Pessoa, em seu país, de marginalizado passou a canonizado e teve seus restos transportados para o Mosteiro dos Jerônimos em 1985. Alberto Pimenta, no texto "Os 10 acontecimentos literários mais importantes em Portugal entre 1945 e 1995", satirizou essa apropriação do poeta pelo oficialismo lusitano.
Esse texto, que só foi publicado no Brasil (na revista Jandira, da Funalfa, editada por Ricardo Rizzo) era quase todo composto por efemérides! Dois desses "acontecimentos" referiam-se a Pessoa (1888-1935), o único a não ser mencionado explicitamente (um nome já inefável como o de Deus):
6. 1985 - Celebrações do quinquagésimo anno. O Espírito Santo substituiu definitivamente a Revolução dos cravos no coração dos portugueses.
7. 1988 - Celebrações do centésimo anno. Estranhamente, não chegou a bênção papal.
Porém, creio que o mal-estar que sua poesia causa no século XX português não foi apaziguado, como escrevi a respeito da antologia Século de ouro.
Aqui, pode-se ler a arca de Fernando Pessoa na internet: http://arquivopessoa.net/#. Divirtam-se com esta lira de nervos: "God made my shivering nerves His human lyre".
Pessoa é mesmo ótimo!
ResponderExcluirE eu também tive que ler Menino de Engenho para a escola e não gostei... e depois tivemos que ler Fogo Morto também! :-P
sensacional! adorei a lembraça da cecília. seu impressionante trabalho crítico (o seu maravilhoso prefácio do "poetas novos...") nem sempre é lembrado quando se trata da recepção de pessoa. antecipou, com classe, todo o furor pessoano que se daria mais tarde. boa!
ResponderExcluirCara Mari,
ResponderExcluirsabe que até hoje não li "Fogo morto"? Pode ser uma missão para as férias.
sd,
concordo, não se deve esquecer o papel de Cecília na avaliação de Pessoa no Brasil. Nesse prefácio, o que ela diz de Mário de Sá-Carneiro é também marcante.

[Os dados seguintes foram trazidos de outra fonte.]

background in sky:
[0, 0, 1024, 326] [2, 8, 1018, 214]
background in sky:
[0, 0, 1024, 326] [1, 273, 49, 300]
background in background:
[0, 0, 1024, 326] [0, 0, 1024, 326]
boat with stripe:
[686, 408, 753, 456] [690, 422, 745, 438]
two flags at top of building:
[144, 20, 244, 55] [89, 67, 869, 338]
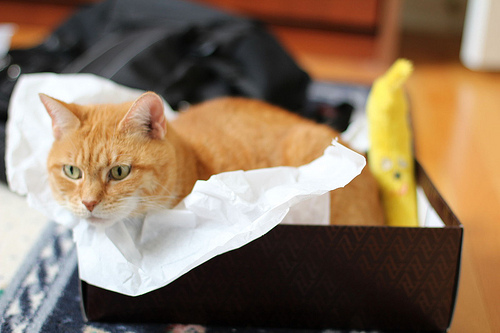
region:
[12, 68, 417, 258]
A yellow cat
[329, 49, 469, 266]
A banana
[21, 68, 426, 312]
A cat in a box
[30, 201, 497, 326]
The box is brown.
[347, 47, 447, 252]
The banana is yellow.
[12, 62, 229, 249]
The cat has green eyes.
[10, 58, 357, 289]
Tissue paper in the box.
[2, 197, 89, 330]
A white rug with blue trim.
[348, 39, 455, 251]
The banana has a sticker on it.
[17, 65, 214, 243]
The cat is looking at something in the distance.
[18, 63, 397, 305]
An orange cat in a box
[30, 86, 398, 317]
An orange cat in a black box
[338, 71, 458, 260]
A banana in a box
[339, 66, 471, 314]
A banana in a black box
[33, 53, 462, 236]
An orange cat next to a banana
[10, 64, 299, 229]
An orange cat on white paper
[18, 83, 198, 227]
The head of a cat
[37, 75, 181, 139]
The ears of a cat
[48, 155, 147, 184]
The eyes of a cat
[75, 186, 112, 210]
The nose of a cat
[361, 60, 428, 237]
banana is yellow with eyes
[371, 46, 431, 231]
A yellow banana standing upright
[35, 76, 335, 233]
an orange striped tabby cat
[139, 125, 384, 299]
a portion of white napkin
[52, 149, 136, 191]
light yellowish cat eyes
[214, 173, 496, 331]
a dark brown shoe box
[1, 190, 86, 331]
a white and dark grey carpet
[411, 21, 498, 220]
light hardwood flooring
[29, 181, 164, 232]
a pink nose separates white whiskers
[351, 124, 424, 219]
a smiling face on a toy banana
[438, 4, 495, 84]
the bottom corner of a white door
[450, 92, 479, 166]
clear shine on floor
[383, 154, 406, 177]
label on yellow banana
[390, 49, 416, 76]
tip of the banana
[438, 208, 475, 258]
small crack in shoe box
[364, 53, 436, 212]
large yellow banana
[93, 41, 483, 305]
large black box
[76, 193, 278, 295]
crinkled white paper in box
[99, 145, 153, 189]
beautiful green cat eyes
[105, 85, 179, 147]
white whiskers in cat's ear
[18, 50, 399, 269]
beautiful cat in box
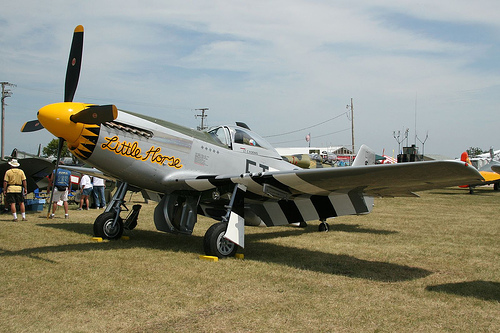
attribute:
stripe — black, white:
[188, 171, 372, 222]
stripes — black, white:
[180, 169, 379, 232]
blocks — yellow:
[85, 232, 251, 271]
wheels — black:
[82, 193, 244, 267]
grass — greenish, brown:
[1, 147, 500, 326]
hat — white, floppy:
[6, 156, 24, 170]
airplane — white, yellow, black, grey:
[10, 20, 495, 271]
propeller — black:
[14, 17, 122, 142]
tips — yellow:
[59, 22, 94, 44]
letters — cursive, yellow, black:
[89, 131, 188, 172]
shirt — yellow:
[2, 167, 27, 195]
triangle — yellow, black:
[74, 97, 102, 161]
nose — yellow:
[23, 96, 105, 147]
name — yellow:
[93, 135, 197, 167]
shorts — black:
[2, 187, 28, 207]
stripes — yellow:
[74, 95, 103, 161]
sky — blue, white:
[2, 0, 499, 172]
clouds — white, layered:
[137, 1, 492, 75]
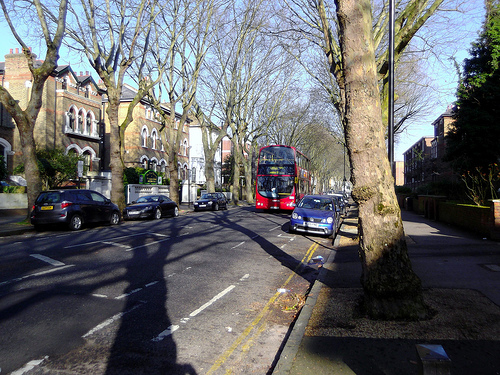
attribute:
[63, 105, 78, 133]
window — arched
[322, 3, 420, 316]
tree — leaning to the left, large, leafless, big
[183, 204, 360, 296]
shadow — long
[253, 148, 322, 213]
bus — red colored, tall, red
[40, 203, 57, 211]
license plate — gold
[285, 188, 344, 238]
car — blue, parked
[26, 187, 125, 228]
car — black, parked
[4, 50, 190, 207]
building — brick, white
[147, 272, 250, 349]
line — white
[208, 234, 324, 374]
line — yellow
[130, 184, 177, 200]
fence — white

A Niara mandou eu vir, eu vim. E logo vou me espalhando em comentários auto-referentes (meu umbigo é lindo, só pode). Sou mais prosa que poesia, mas tabacaria é uma espécie de mantra pra mim. Eu copio, sabe. Como se reproduzindo em letras eu estivesse me impregnando delas. E o Bernardo Soares é meu pessoa favorito (acho).